Wednesday, 12 October 2011

Slovakia chief Gasparovic heads home to crisis


Slovakia’s president is cutting short a trip to Asia to return home to help solve a political crisis after parliament refused to endorse more powers for an EU bailout fund and the government collapsed.

The presidential office says Ivan Gasparovic, who is visiting Indonesia and the Philippines, is expected to come back on Thursday, not on Saturday as originally scheduled.

Mr Gasparovic will dismiss prime minister Iveta Radicova and her coalition government after they lost a confidence vote on Tuesday due to a rebellion against the EU fund from a coalition partner.

Mr Gasparovic could also name a new premier. Early elections are an option if approved by Parliament.

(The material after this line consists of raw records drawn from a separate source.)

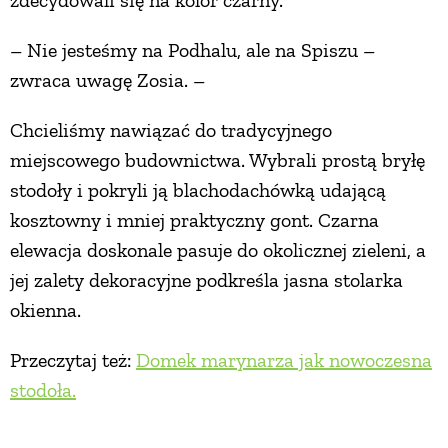
– Nie jesteśmy na Podhalu, ale na Spiszu –
zwraca uwagę Zosia. –
Chcieliśmy nawiązać do tradycyjnego
miejscowego budownictwa. Wybrali prostą bryłę
stodoły i pokryli ją blachodachówką udającą
kosztowny i mniej praktyczny gont. Czarna
elewacja doskonale pasuje do okolicznej zieleni, a
jej zalety dekoracyjne podkreśla jasna stolarka
okienna.
Przeczytaj też:
Domek marynarza jak nowoczesna
stodoła.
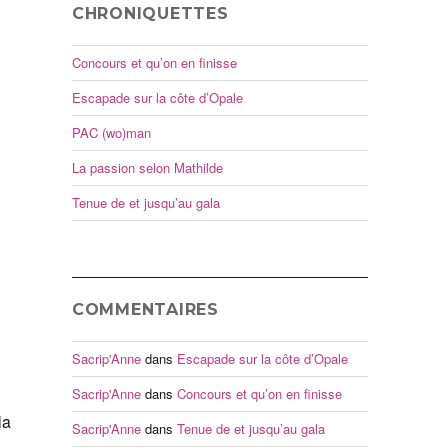
CHRONIQUETTES
Concours et qu’on en finisse
Escapade sur la côte d’Opale
PAC (wo)man
La passion selon Mathilde
Tenue de et jusqu’au gala
COMMENTAIRES
Sacrip'Anne
dans
Escapade sur la côte d’Opale
Sacrip'Anne
dans
Concours et qu’on en finisse
la
Sacrip'Anne
dans
Tenue de et jusqu’au gala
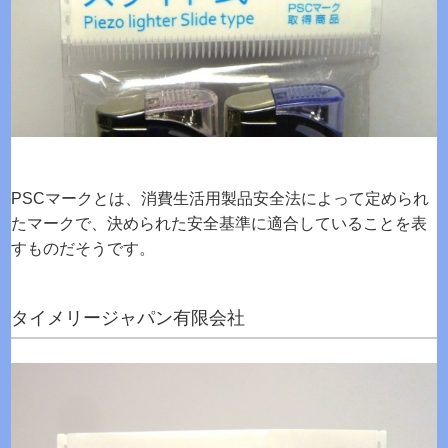
PSCマークとは、消費生活用製品安全法によって定められ
たマークで、決められた安全基準に適合していることを表
すものだそうです。
タイメリージャパン有限会社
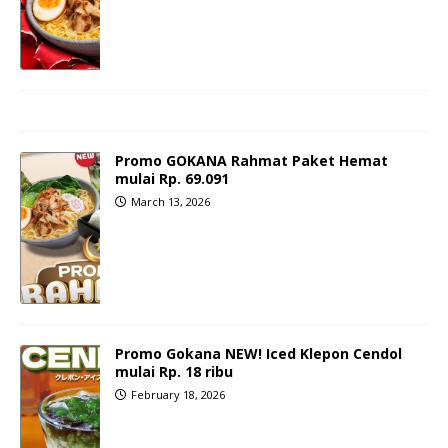
Promo GOKANA Rahmat Paket Hemat
mulai Rp. 69.091
March 13, 2026
Promo Gokana NEW! Iced Klepon Cendol
mulai Rp. 18 ribu
February 18, 2026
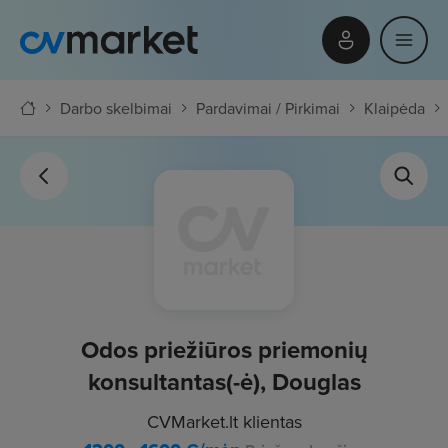
Darbo skelbimai
Pardavimai / Pirkimai
Klaipėda
Odos priežiūros priemonių
konsultantas(-ė), Douglas
CVMarket.lt klientas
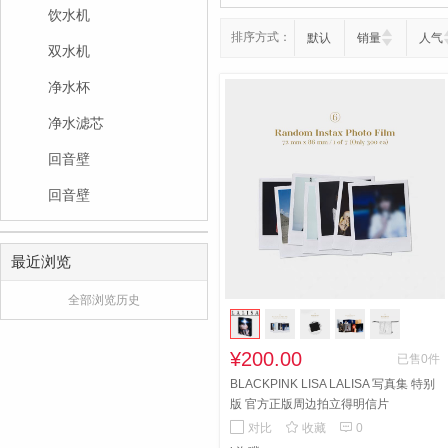
饮水机
排序方式：
默认
销量
人气
双水机
净水杯
净水滤芯
回音壁
回音壁
最近浏览
全部浏览历史
¥200.00
已售0件
BLACKPINK LISA LALISA 写真集 特别
版 官方正版周边拍立得明信片


对比
收藏
0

Slovakia’s leaders earlier pledged to rescue the key euro bailout bill, which was rejected by parliament, triggering the collapse of the government and threatening Europe-wide efforts to ease the debt crisis threatening the world’s economy

Late last night the outgoing prime minister, Iveta Radicova, and her main opponent said they would work to approve the bill quickly.

The agreement to talk came shortly after parliament voted against the expanded euro bailout fund – a vote Ms Radicova had tied to a confidence measure.

Parliament is due to convene again tomorrow, but it is not clear when another vote might be held.

The eyes of officials and investors around the world are on the small central European country, because expanding the fund requires the approval of all 17 countries that use the euro. Sixteen countries have already approved and now Slovakia – with a population of 5.5 million people – holds in its hands the fate of a measure that will affect all Europe, and by extension, the global economy.

“We decided that we have to do it as soon as possible,” Ms Radicova said after announcing her party would hold talks with the primary opposition party, led by former prime minister Robert Fico.
He took much the same line, saying: “Slovakia has to approve the fund.”

Mr Fico and his party had always supported expanding the fund expansion in principle, but said it would vote Yes only if the government agreed to call early elections.

Although approval of the measure seems likely, the drama and brinkmanship highlighted what has become a major issue in Europe’s debt saga: In a system where unanimity is required, even small countries wield great power.

Because major eurozone policies need the approval of all 17 countries that use the currency, Slovakia’s vote – the last – carried immense weight. For weeks it appeared certain it would reject boosting the bailout fund, unnerving financial markets and threatening the future of Europe’s plans to fight the crisis.

Experts said EU officials could possibly find a way around a Slovakian rejection of the bill to boost the powers and size of the bailout fund, the European Financial Stability Facility, or ESFS, but that doing so would carry costs to European unity.

In the longer term, the drama seems sure to add momentum to the push for nimbler rules to govern the 17-country eurozone, where government reaction to the unfolding crisis has seemed for many months to be behind the curve.